Dear editor, I would like to offer a few words in response to a letter from Capt. Wilfred Bartlett that recently appeared in your paper.

Firstly, Capt. Bartlett was incorrect to state that government hasn’t lowered the province’s debt. On the contrary, we have reduced net debt, by approximately $4 billion, from a peak of almost $12 billion in 2004-’05 to $8.2 billion in 2009-10.

Capt. Bartlett also incorrectly suggests that we are running multiple budget deficits. The province, in fact, recorded four consecutive surpluses from 2005-’06 to 2008-’09, totaling over $4 billion. Our latest forecast is for another surplus this fiscal year, making it the fifth budget surplus in the last six years. Newfoundland and Labrador is one of very few provinces in the country expected to post a fiscal surplus this year.  

The Auditor General, in his most recent report, acknowledges the significant surpluses and reductions in net debt and the substantial improvements in the province’s financial position and fiscal capacity from 2006 through 2009.

Furthermore, the modest deficit of $32.6 million in 2009-’10 was a direct result of the worldwide recession — a time when just about every jurisdiction saw major deficits, and from which many have yet to fully recover. Our modest deficit was still a marked improvement from the $750 million deficit initially forecast for 2009-’10.  The recession forced us to alter our expectations. Real GDP dropped by over 10 per cent, revenues were squeezed and stimulative spending was required to spur economic activity and employment to get us through the global storm while maintaining the momentum that the province’s economy had been gathering prior to the downturn.

That was a deliberate and strategic choice on the part of government to help create jobs and opportunities for Newfoundland and Labrador families — it was the right choice and it was good public policy.

I would also like to remind Capt. Bartlett that all major credit rating agencies have raised Newfoundland and Labrador’s rating in recent years. And we are becoming more self-reliant financially — approximately 80 per cent of the province’s revenues now come from our own sources, as opposed to years ago when we relied much more heavily on money from the federal government.

We are no longer a “have-not.”

Employment in the province rose to record-high levels last year. And our population increased for the second consecutive year, after 16 years of decline previously.

Capt. Bartlett stressed the point that the money our province receives from oil is temporary and we must “use some of our new found wealth to pay down the debt,” so that we don’t saddle our children with it all. I agree, and we have been doing exactly that.

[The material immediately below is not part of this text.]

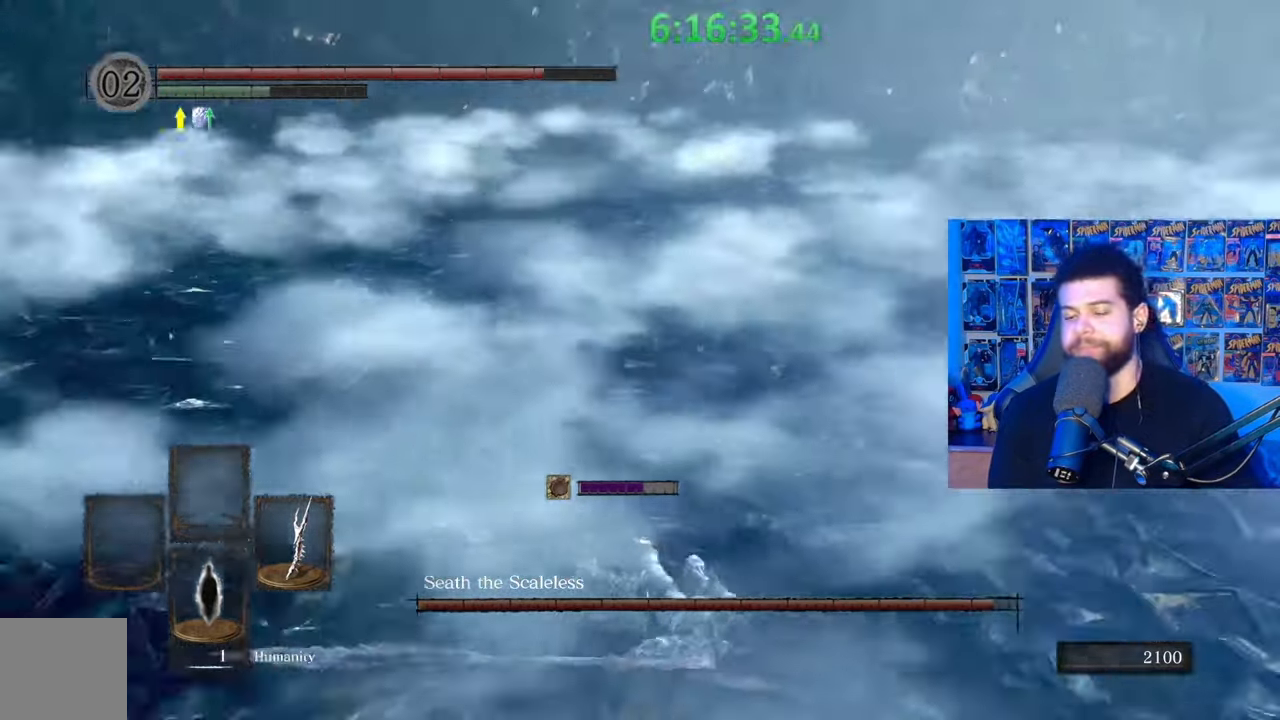
{"buttons": [], "left_stick": "up-right", "right_stick": "center", "events": [[33, "right_stick", "center"], [133, "B", "down"], [183, "B", "up"], [283, "B", "down"], [383, "B", "up"], [417, "left_stick", "up-right"]]}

Our government has lowered net debt, lowered taxes, and renewed infrastructure. We will continue to diversify the economy to lessen the province’s reliance on oil, including advancing our plan to use non-renewable oil revenues to leverage our investment in renewable hydroelectric energy from the Lower Churchill and also renewable wind energy.

All of this benefits not only Newfoundlanders and Labradorians today, but future generations as well.

It is important that the people of the province have the facts. Thank you for the opportunity to provide this information.